The Luftwaffe employed two main types of fire-bomb, the oil-bomb and the thermite incendiary. The oil-bomb was about the size and shape of an ordinary cylindrical dustbin. Its thin metal casing was packed with oil and other inflammable material. The bomb burst and ignited on impact, flinging out flaming oil and splinters for many yards around. Much smaller was the thermite incendiary. About eighteen inches long and only a kilo or more in weight, these light bombs could be carried in their thousands on one airplane. With the force of their fall they could penetrate a normal tiled roof and burn furiously, their magnesium alloy container fusing on impact. Sometimes they were showered separately; sometimes they were dropped in batches held together by a containing frame which exploded near to the ground, thereby dispersing the incendiary units over a small area; sometimes they were supplemented with a small explosive charge to discourage quick attention from fire-fighters. Throughout the Luftwaffe attacks civilians, police and air-raid wardens had dealt splendidly with these small bombs whenever they had fallen in sight.
These were the bombs that scarred London during the first intense month of raids. After 5th October the pace slackened. But the attack was by no means over and sporadically there occurred heavy nights in certain localities. It was after a heavy raid on the night of 8th December that a period of peace at last began. The following night no fires were reported in the London area; and from then until after Christmas the Fire Service was given its rest.
For three months London had been fired from the skies. In that time the Fire Service- the old hands of the regular Brigade, the raw auxiliaries and the war organisation that planned their movements-had proved itself equal to the task. It is needless to repeat tales of individual heroism; the whole story of those months is a tale of courage and endurance. Every man, boy and woman in the service played his or her part. The men fought their fires unflinchingly. Young despatch riders rode their motor-cycles through the dark, crater-torn streets, providing an invaluable liaison service between officers at fires and their control centres. Women drivers and canteen workers smiled their way through the worst areas. Women control-room telephonists stuck to their posts after their stations had been largely demolished by direct hits or set on fire by incendiary bombs.

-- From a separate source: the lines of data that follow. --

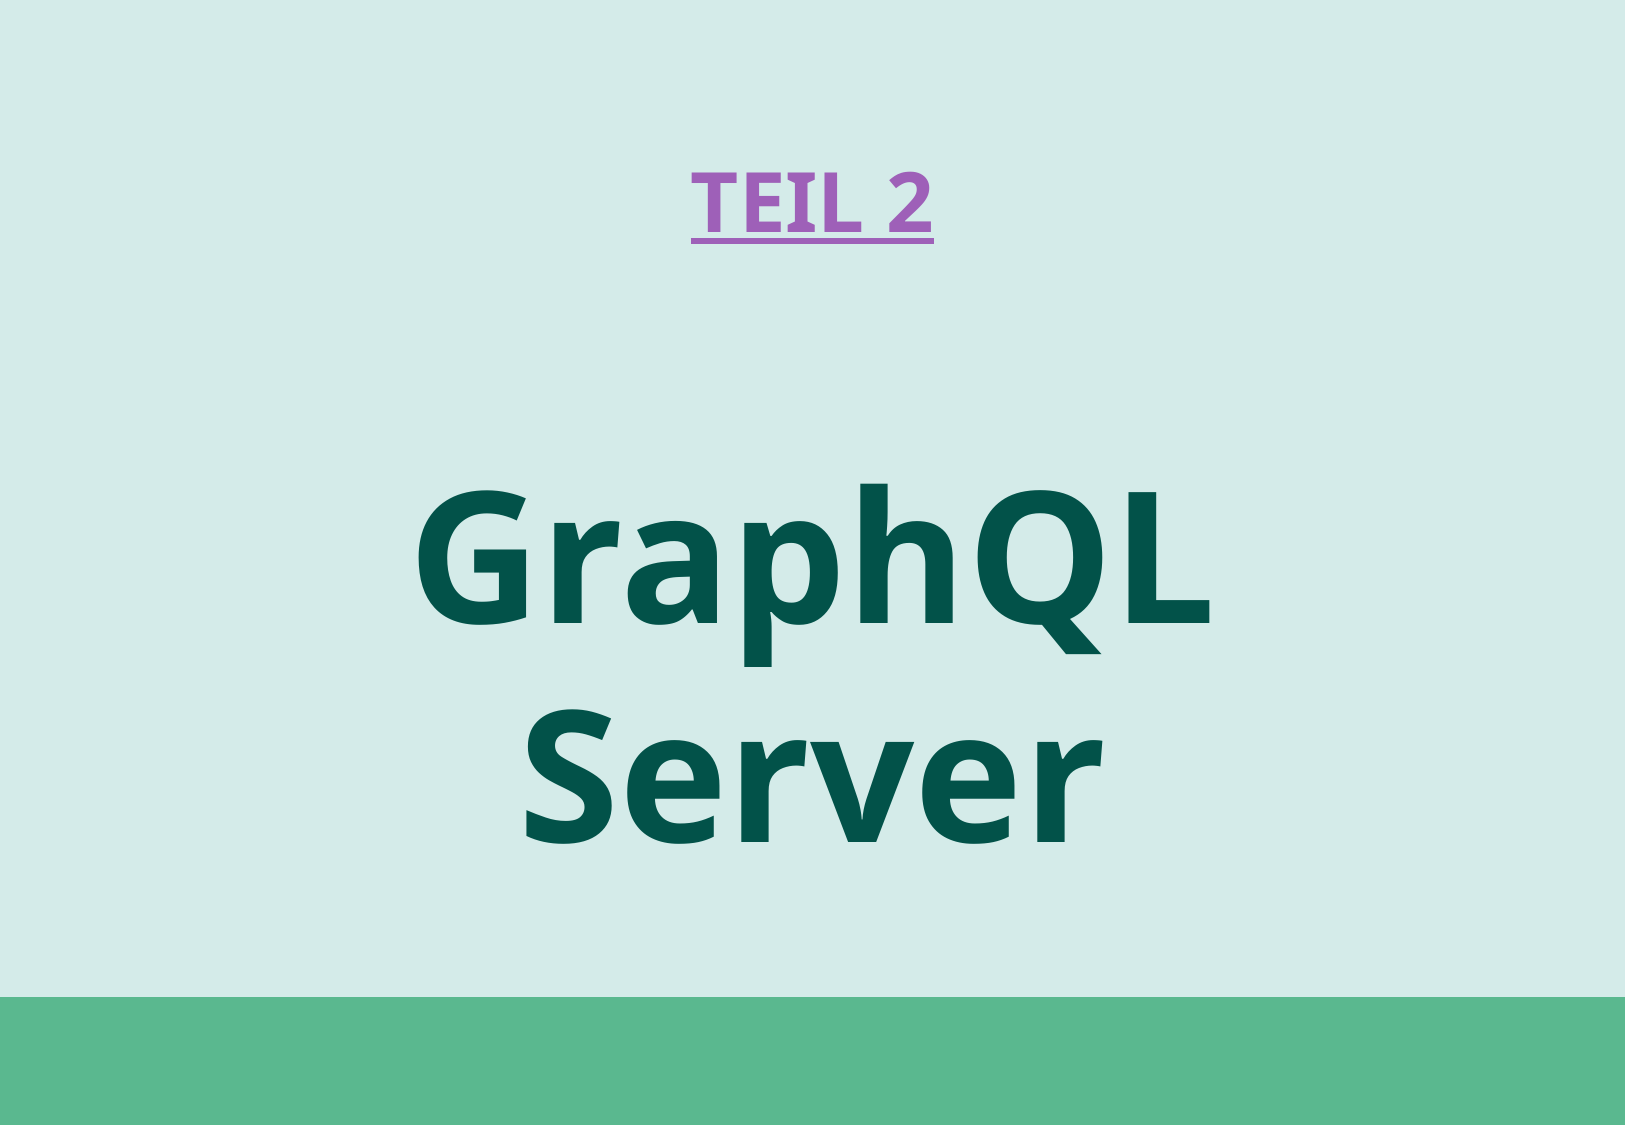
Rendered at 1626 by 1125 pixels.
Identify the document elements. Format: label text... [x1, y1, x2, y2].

text_box Teil 2 [0, 140, 1625, 270]
text_box GraphQL Server [393, 432, 1232, 887]
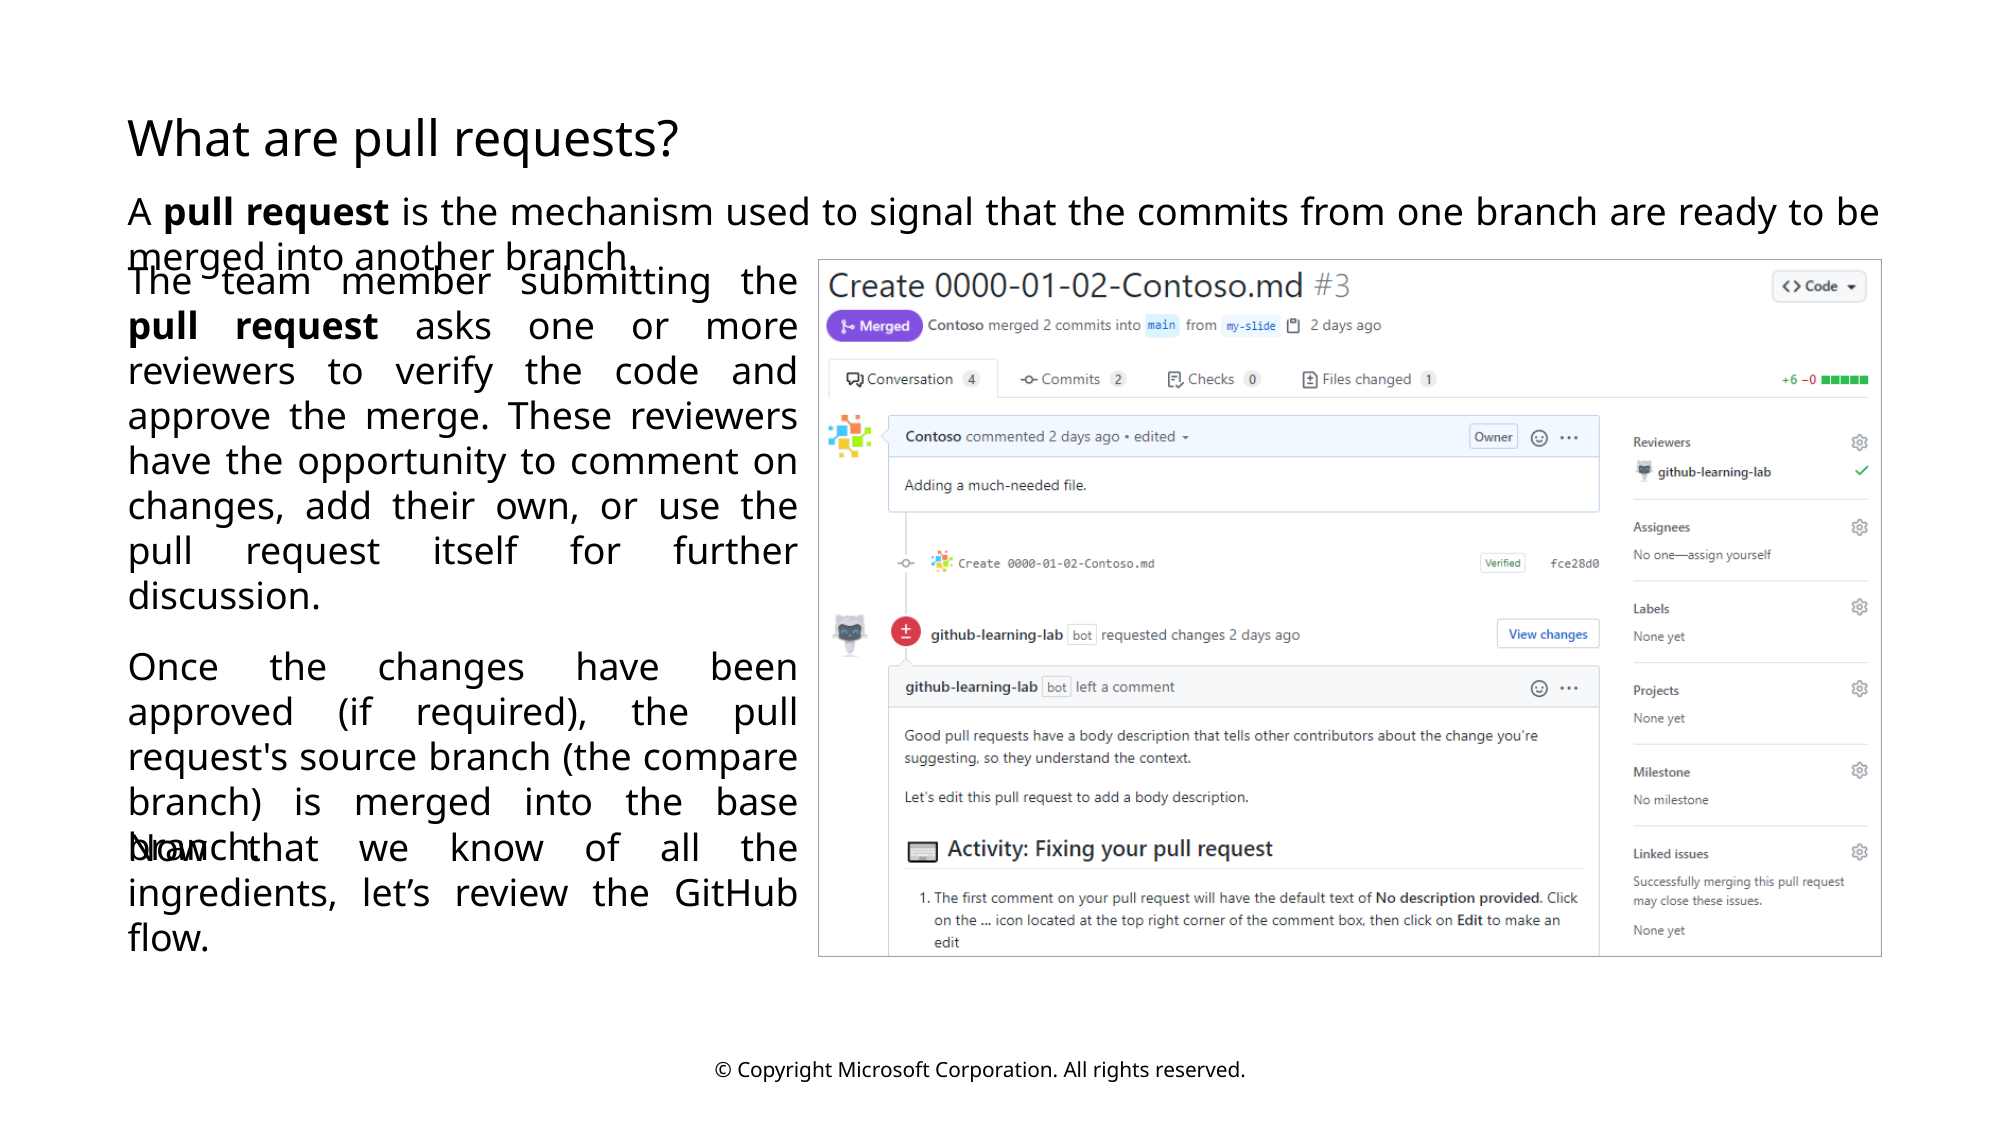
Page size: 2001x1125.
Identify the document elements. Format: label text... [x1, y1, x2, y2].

picture [817, 258, 1882, 958]
footer © Copyright Microsoft Corporation. All rights reserved. [714, 1053, 1396, 1086]
text_box A pull request is the mechanism used to signal that the commits from one branch are ready to be merged into another branch. [127, 192, 1882, 274]
text_box The team member submitting the pull request asks one or more reviewers to verify the code and approve the merge. These reviewers have the opportunity to comment on changes, add their own, or use the pull request itself for further discussion. Once the changes have been approved (if required), the pull request's source branch (the compare branch) is merged into the base branch. [127, 522, 800, 603]
text_box Now that we know of all the ingredients, let’s review the GitHub flow. [127, 851, 800, 933]
text_box What are pull requests? [127, 96, 1873, 178]
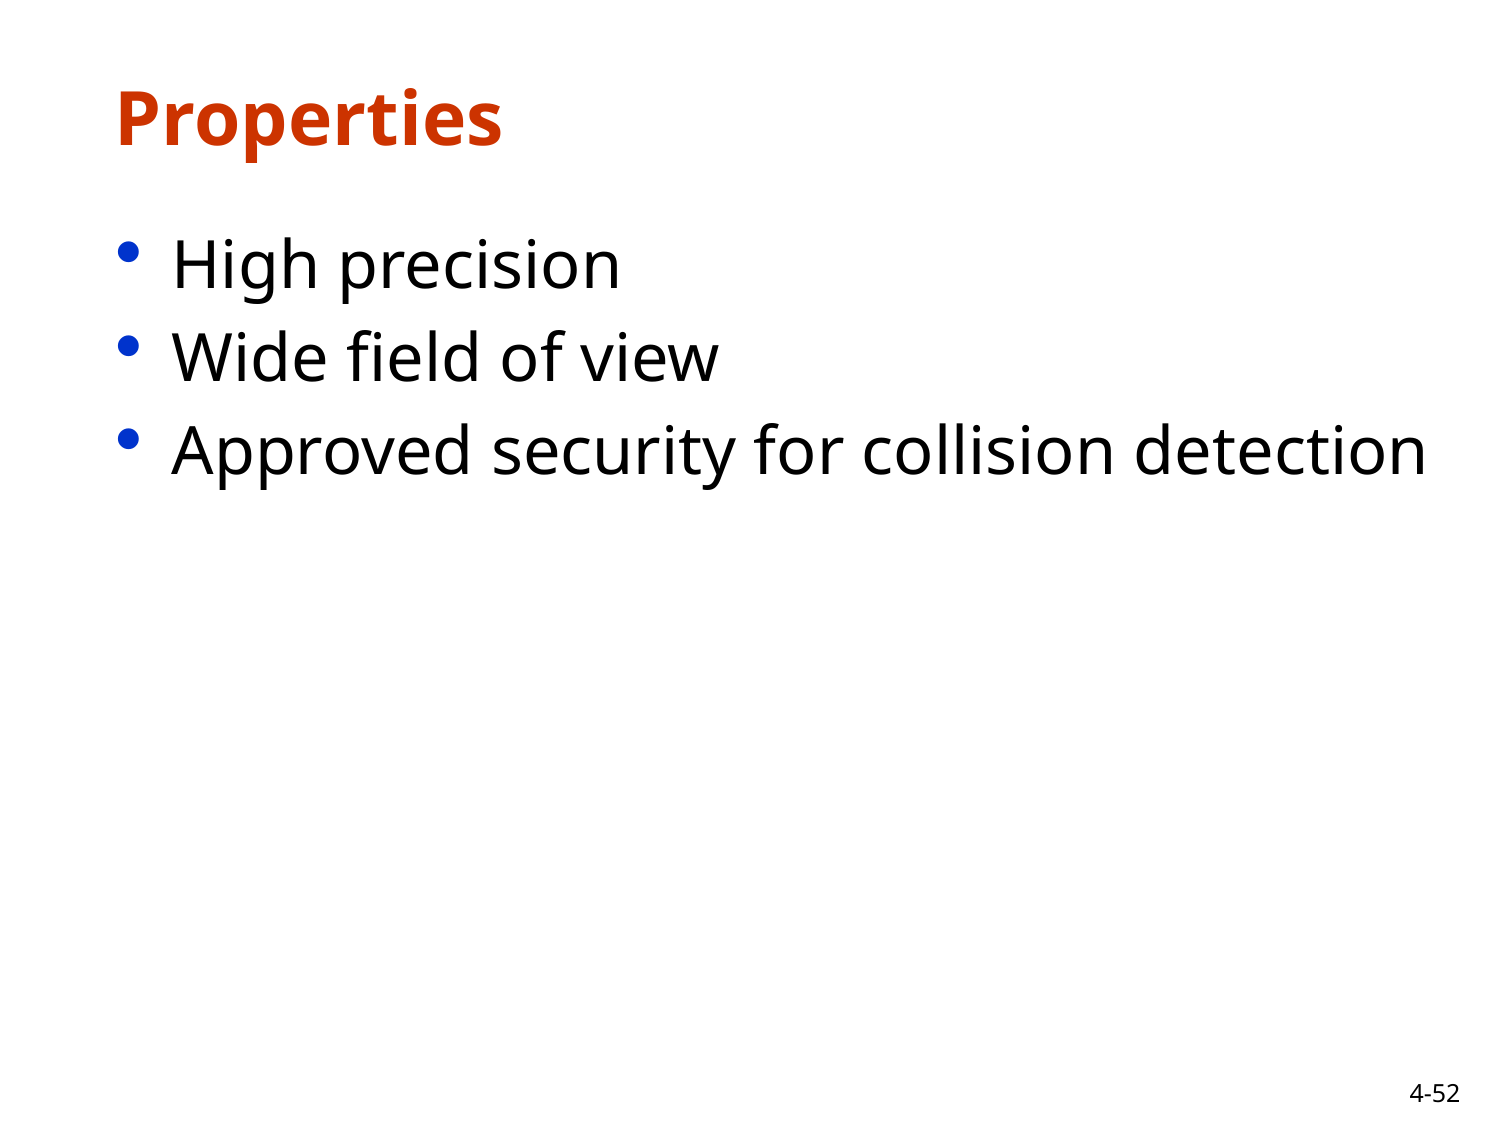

Too often we think of fires in terms of a rescue from the top storey of a tall house. But that is only one facet of fire-fighting. Firemen are faced with many different odds-equally formidable. It is when gasworks blaze, when petrol stations are aflame, that the fireman must fight some of his fiercest battles. When great timber-yards burn on a tremendous scale with the intense appetite of dry wood; when there is fire at a chemical works and the blistered chemicals throw off gases that may be poisonous; when a giant gas container is in danger of explosion; when the murderous flashback of vapour at a petrol station fire may engulf the fireman and his hose in one treacherous second; these are some of the great risks in the hard game of fire-fighting-and they became even greater under bombardment.